KB: But see, the funny thing is, if you went to a writer’s colony or something, people like us who are deeply misanthropic and depressive, we’d become the life of that party, because I think that when you are that way and you meet someone else who’s like that, the joy of knowing that you’re not alone, you’re not the only wet blanket, is immense.
EC: Exactly. I was talking to an old friend of my wife’s. A very sweet guy who’d just gotten divorced. And I met him with another friend a week ago… and this other friend said to him, “Oh, I know this great woman you really need to meet. And he said, “I’d rather put my hand down the garbage disposal.”
KB: And there’s something so heartwarming about that, when you find another person who also finds the things that are supposed to be delightful, painful.

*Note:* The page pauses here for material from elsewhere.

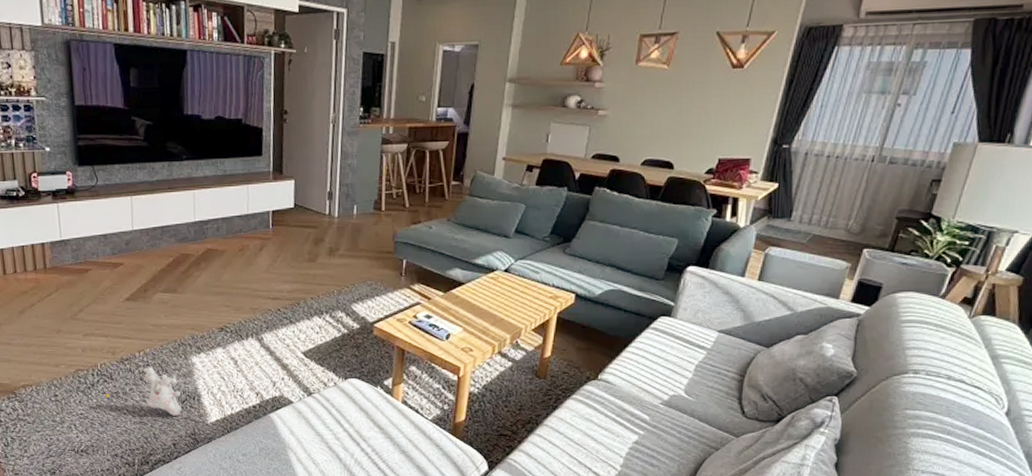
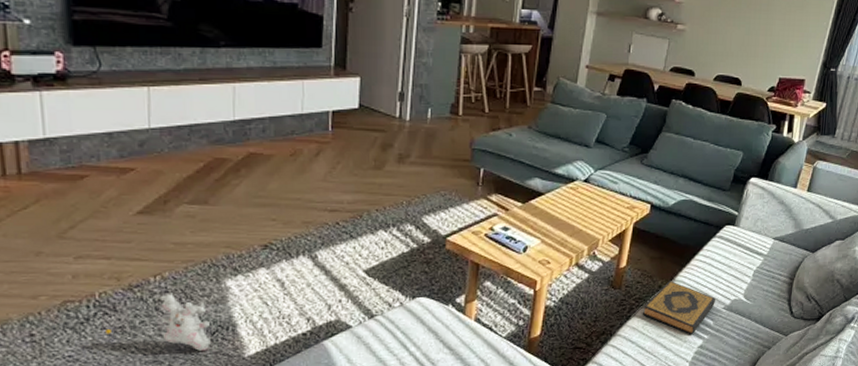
hardback book: none [569,372,651,429] -> present [642,281,715,334]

EC: Right, when you find a person who doesn’t say what you’re supposed to say. That’s what writing is, you know. Refusing to say what you’re supposed to say. In the Midwest especially there’s a lot of pressure not to do that, not to acknowledge anything unpleasant.
KB: I think it’s American…or America besides New York…And the problem is that positivity can be absolutely poisonous for the soul.
EC: Yes, it creates this pressure to normalize and to pretend these problems don’t exist. We’re now entering a period of flagrant positivity. And I wonder if that has something to do with everyone joining a corporation, majoring in what you’re supposed to major in, going to work for big companies. I was just visiting the Apple headquarters recently. And everyone’s working outdoors and playing on tight ropes and doing gymnastics and stuff, but you know, it’s still corporate culture. It’s still the man. They still own your soul. You’re still jockeying to rise.
KB: And corporate culture is the culture of positivity. You know, in my first workshop, you told me to read Mary Gaitskill because she wrote about sex and sexuality and relationships and family in such a dark and unflinching way. I was remembering that recently because I was editing an essay by this writer who was a dance major, and she was majoring in dance and trying to pay for her college tuition which was a hundred million dollars a year, and so she decided to work as an exotic dancer. So at first she worked at this place that was a local strip club and she was very sex-positive as they now say… she didn’t find it demeaning. There was a great group of women. Different body sizes. Different races. She wasn’t abused. The pay was okay. They had fun. It was a fun, sexy atmosphere. Then suddenly the place was bought out by this… stripping conglomerate or something, and she said it totally transformed everything and suddenly it was like she was working at Starbucks with her clothes off. She couldn’t be raunchy and dirty and hot and friendly. Everyone had to be positive and smile while they stripped and hawked calendars while giving lap dances. I read this and felt it was one of the scariest, darkest things I’d ever read about sex. But I don’t know…. it’s like, the things we think are scary: sex and feelings and desire… aren’t really scary. But the corporate stuff is scary, it’s fucking terrifying.
EC: And it’s scary to anyone with a sense of language, especially. Our kids… I have no problem with my kids swearing but I don’t want them using corporate language. People put words into your brain. That’s one of the hardest things about writing… figuring out what you actually think as opposed to what’s been put there, what’s received. And it’s a revelation. Someone saying what they’re not supposed to say, that they’d rather die then go to some party or they’d rather put their hand down the disposal than go on a date. The ability to think and to say what you actually think no matter how awful or dark it is.
KB: Exactly! And in places, in pockets, that ability to face it, to turn toward it, to not blink or recoil or pretend things are otherwise, that still exists. Maybe that’s the only thing there is to be positive about.
EC: Yes, yes. The untrammeled joy of negativity.
KB: Let’s drink to it. Is it too early to drink?